Lumbar Disc Herniation — ABOS Oral Boards Preparation
What examiners expect and how to prepare
Clinical Scenario
A 38-year-old right-hand-dominant male high school football coach presents to your office with a 6-week history of progressive left lower extremity radiculopathy. He reports sharp, burning pain radiating from his left buttock down the posterolateral thigh and calf to the dorsum of his foot. The pain is worse with sitting and Valsalva maneuvers. He initially managed the symptoms with NSAIDs and activity modification. He received an epidural steroid injection 3 weeks ago with temporary improvement lasting about 10 days. He denies bowel or bladder dysfunction, saddle anesthesia, or bilateral symptoms. He has no medical comorbidities. On exam, he has a positive straight leg raise at 35 degrees on the left (negative on the right). Cross-over straight leg raise is negative. EHL (extensor hallucis longus) strength is 4/5 on the left and 5/5 on the right. Ankle dorsiflexion is 4+/5 on the left. Ankle jerk is diminished on the left. Sensation is diminished to light touch over the left lateral calf and dorsum of the foot. Femoral nerve stretch test is negative.
MRI of the lumbar spine shows a large left paracentral disc herniation at L4-L5 with caudal migration, compressing the traversing left L5 nerve root. There is no central canal stenosis. The remaining lumbar levels are unremarkable. No cauda equina compression.
After 6 total weeks of failed conservative management with persistent motor weakness, you performed a left-sided L4-L5 microdiscectomy through a standard midline posterior approach using an operating microscope. The herniated disc fragment was identified compressing the L5 nerve root, which appeared edematous but in continuity. The fragment was removed, the nerve root was decompressed, and the annular defect was inspected. No loose fragments were found in the canal. Post-operatively, the patient reported immediate resolution of leg pain and was discharged home the same day with activity restrictions for 6 weeks.
What Examiners Look For
- Data gathering: Correlate the history and physical exam to a single nerve root — L5 radiculopathy produces specific motor, sensory, and reflex findings.

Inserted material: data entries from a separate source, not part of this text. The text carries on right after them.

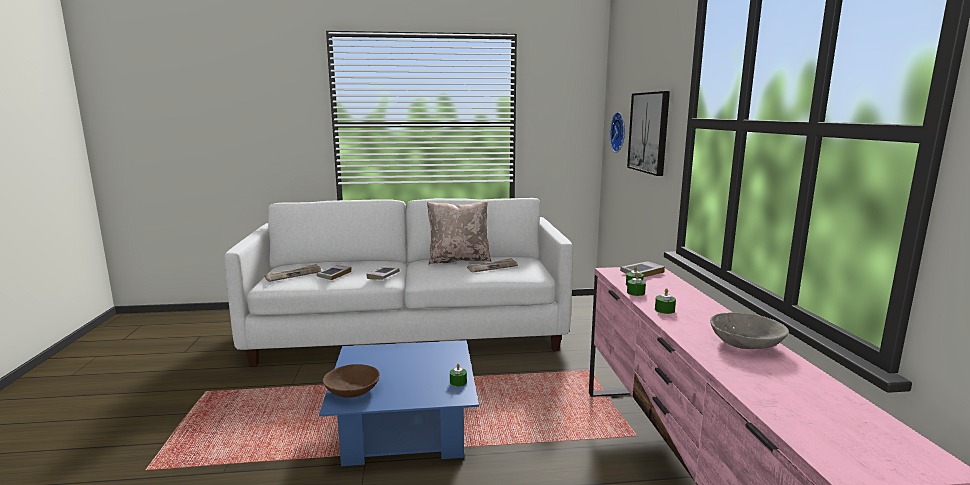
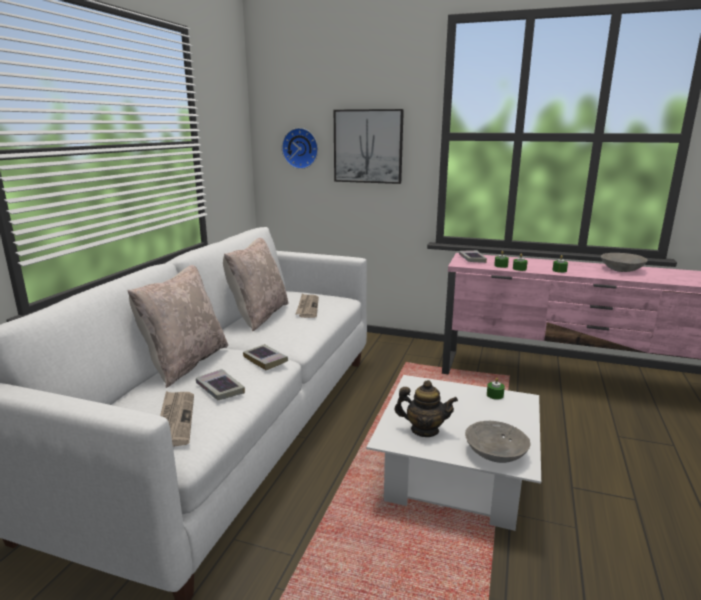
camera: 65 degrees left, 5 degrees up
blue coffee table [319,340,479,467] -> white coffee table [366,375,541,531]
brown bowl [322,364,380,398] -> grey bowl [465,421,531,463]
none -> beige pillow [127,265,228,388]
none -> teapot [394,380,458,437]

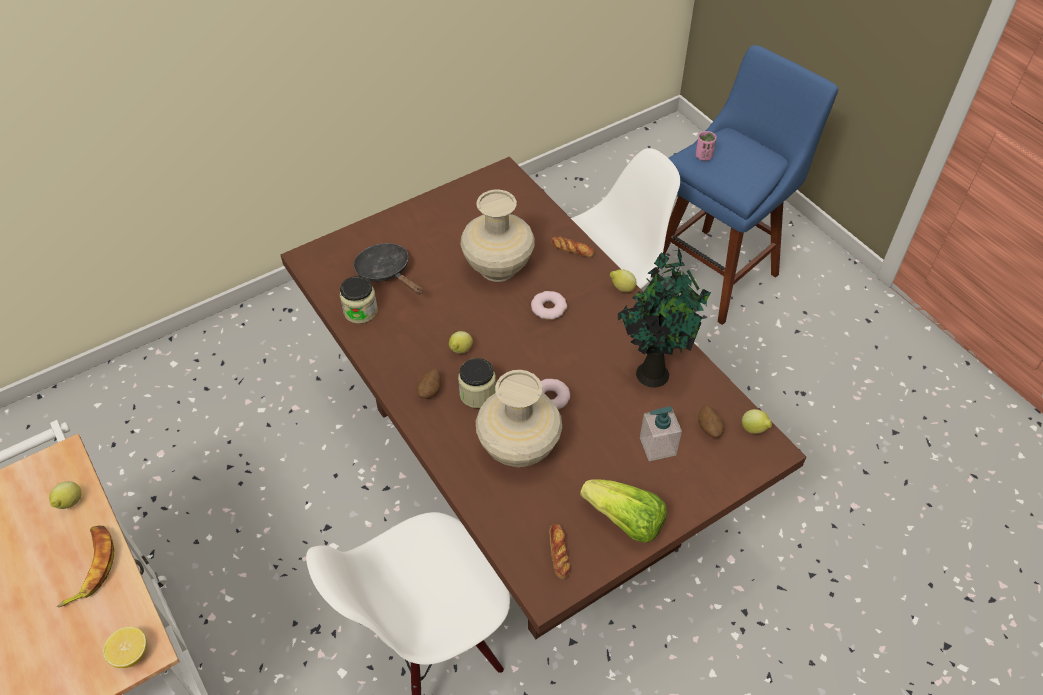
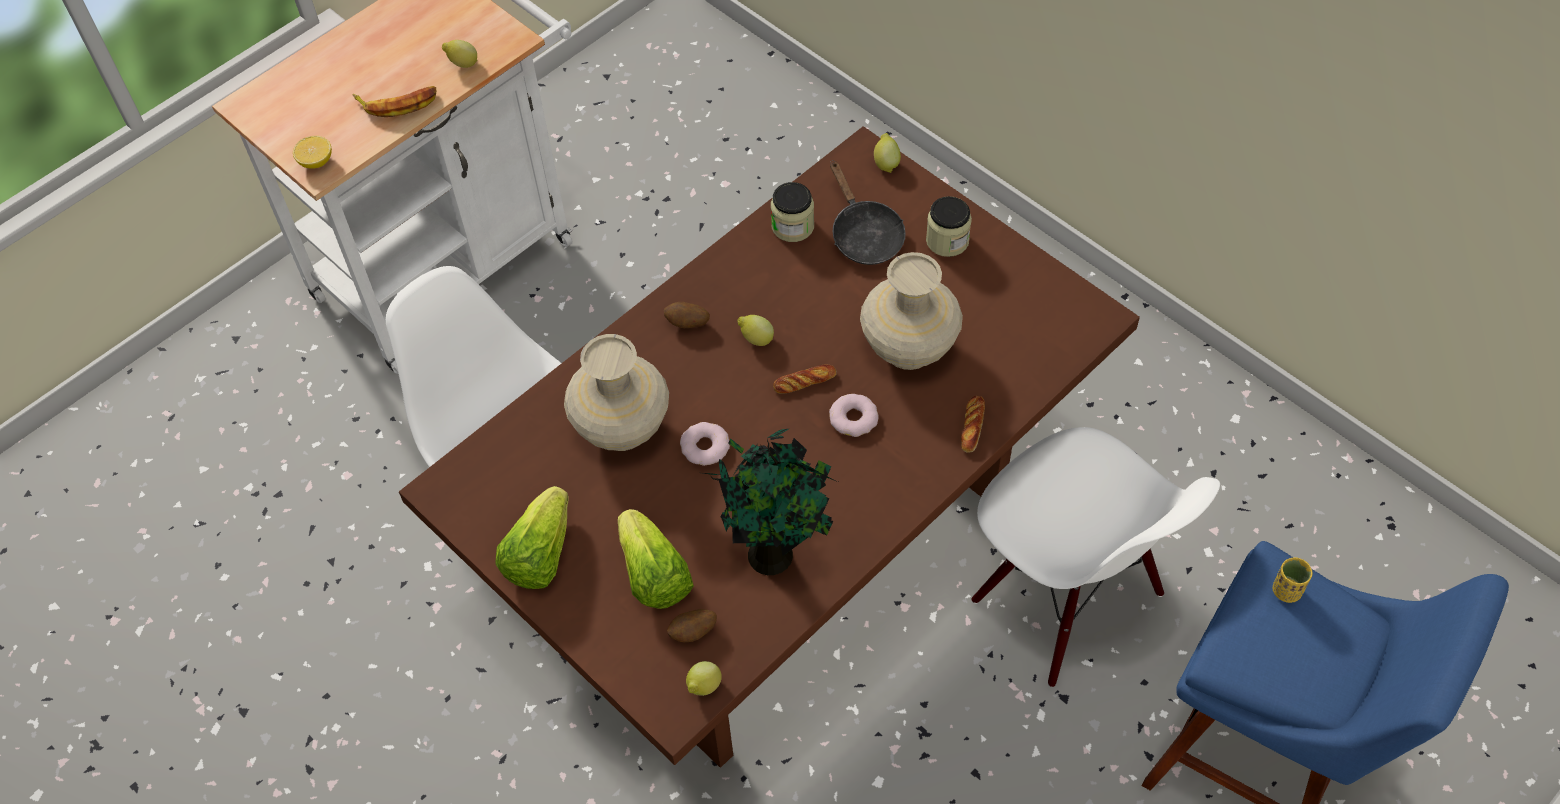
camera: 80 degrees right, 5 degrees up
black frying pan [353,243,423,295] -> black frying pan turned 120 degrees clockwise [830,160,906,265]
jar [458,358,496,408] -> jar moved to [926,196,972,257]
bread [549,524,570,579] -> bread moved to [773,365,836,394]
lemon [610,269,637,292] -> lemon moved to [874,133,901,173]
soap dispenser [640,406,682,461] -> lettuce [618,509,694,609]
pink cup [696,131,716,161] -> yellow cup [1273,557,1312,603]

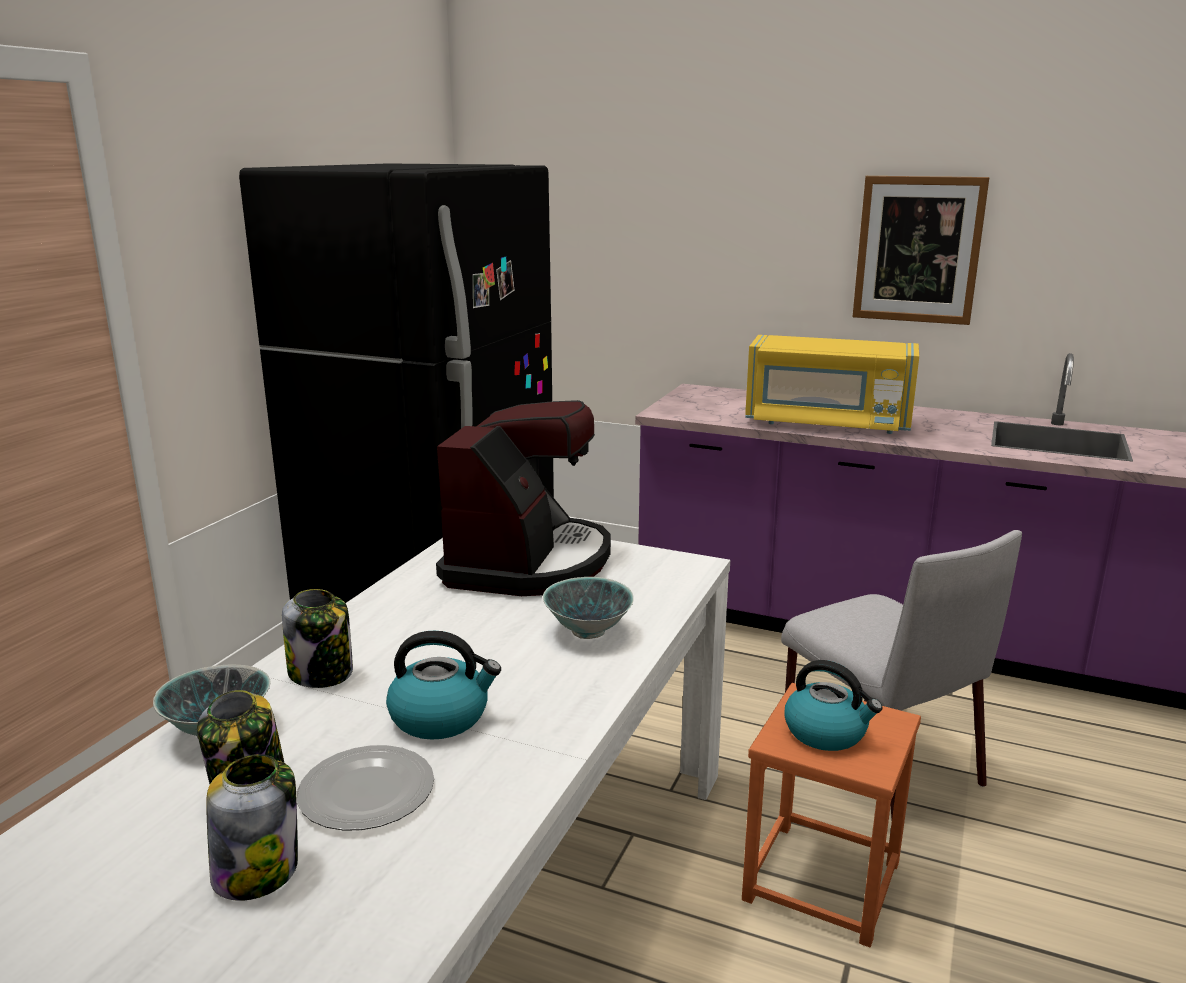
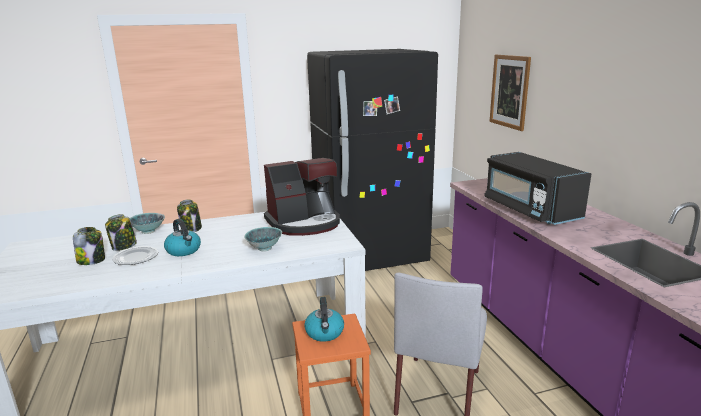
camera: 50 degrees right, 0 degrees up
yellow microwave [745,335,919,434] -> black microwave [484,152,591,225]
picture [853,176,990,325] -> picture moved to [489,55,531,131]

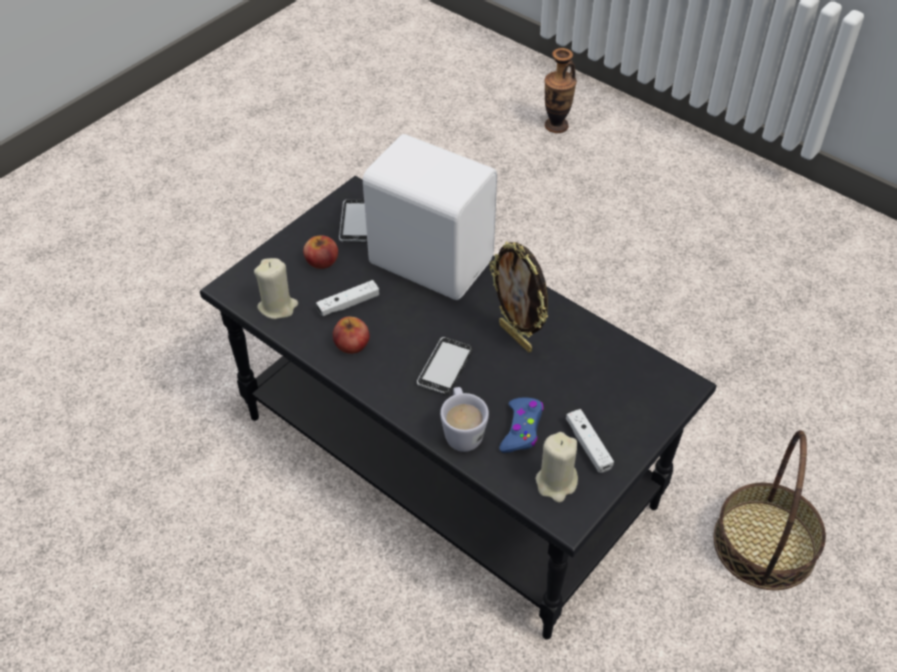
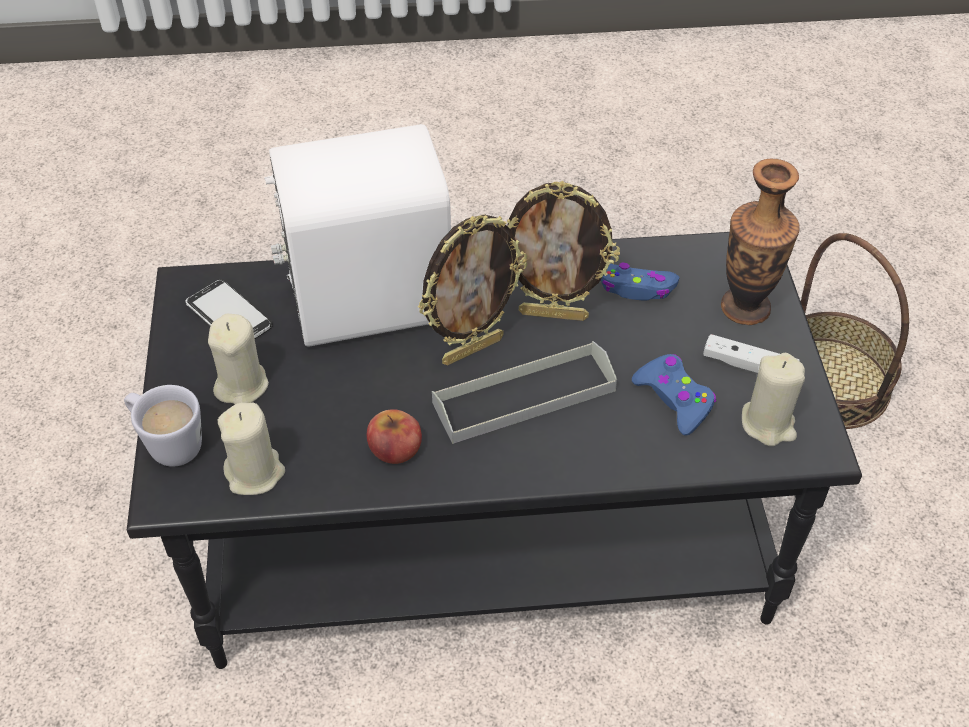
camera: 45 degrees left, 0 degrees up
apple [303,235,338,269] -> beige candle [208,313,269,404]
white game controller [316,280,379,316] -> none
phone [417,337,473,395] -> grey tray [432,341,617,444]
white mug [440,387,489,452] -> white mug moved to [124,385,202,467]
vase [545,48,577,133] -> vase moved to [721,159,800,325]
none -> picture frame [418,214,527,365]
none -> blue game controller [601,262,680,301]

- Diagnosis: Which nerve root does an L4-L5 disc herniation compress? Describe the difference between a paracentral herniation (traversing root) and a foraminal herniation (exiting root).
- Treatment plan: What constitutes adequate conservative management before surgery? What are the absolute and relative indications for discectomy?
- Technical skill: Describe the microdiscectomy technique — positioning, level localization, laminotomy extent, nerve root retraction, and fragment removal.
- Complications: Recurrent disc herniation — what is the incidence and how do you manage it? What about incidental durotomy?
- Applied knowledge: What is cauda equina syndrome and how does its presence change the urgency of intervention? What are the time-sensitive criteria?
Common Pitfalls
- Operating on the wrong level — describe your intraoperative localization technique (fluoroscopy, counting from sacrum).
- Not being able to differentiate L4, L5, and S1 radiculopathy by exam — this is a core competency tested repeatedly.
- Recommending surgery before adequate conservative treatment unless a progressive motor deficit or cauda equina syndrome is present.
- Forgetting to ask about bowel and bladder function and saddle anesthesia — missing cauda equina syndrome is a liability.
- Citing randomized trial names instead of discussing the evidence broadly — describe the outcomes data without the bibliography.